(Stored data entries)
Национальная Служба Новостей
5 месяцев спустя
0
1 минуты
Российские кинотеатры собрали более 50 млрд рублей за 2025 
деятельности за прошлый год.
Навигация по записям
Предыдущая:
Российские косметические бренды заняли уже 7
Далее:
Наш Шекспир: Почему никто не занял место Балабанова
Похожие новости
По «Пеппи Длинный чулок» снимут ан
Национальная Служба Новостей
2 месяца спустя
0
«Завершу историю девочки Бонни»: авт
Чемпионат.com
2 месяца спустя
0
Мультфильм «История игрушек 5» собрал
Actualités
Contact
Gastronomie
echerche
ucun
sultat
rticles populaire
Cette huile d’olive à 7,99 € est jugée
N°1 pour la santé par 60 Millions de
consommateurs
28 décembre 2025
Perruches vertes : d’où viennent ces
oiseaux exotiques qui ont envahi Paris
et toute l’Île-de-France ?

(JOB): Set down every record above exactly as given.

(WRITTEN ANSWER):
Национальная Служба Новостей
5 месяцев спустя
0
1 минуты
Российские кинотеатры собрали более 50 млрд рублей за 2025 
деятельности за прошлый год.
Навигация по записям
Предыдущая:
Российские косметические бренды заняли уже 7
Далее:
Наш Шекспир: Почему никто не занял место Балабанова
Похожие новости
По «Пеппи Длинный чулок» снимут ан
Национальная Служба Новостей
2 месяца спустя
0
«Завершу историю девочки Бонни»: авт
Чемпионат.com
2 месяца спустя
0
Мультфильм «История игрушек 5» собрал
Actualités
Contact
Gastronomie
echerche
ucun
sultat
rticles populaire
Cette huile d’olive à 7,99 € est jugée
N°1 pour la santé par 60 Millions de
consommateurs
28 décembre 2025
Perruches vertes : d’où viennent ces
oiseaux exotiques qui ont envahi Paris
et toute l’Île-de-France ?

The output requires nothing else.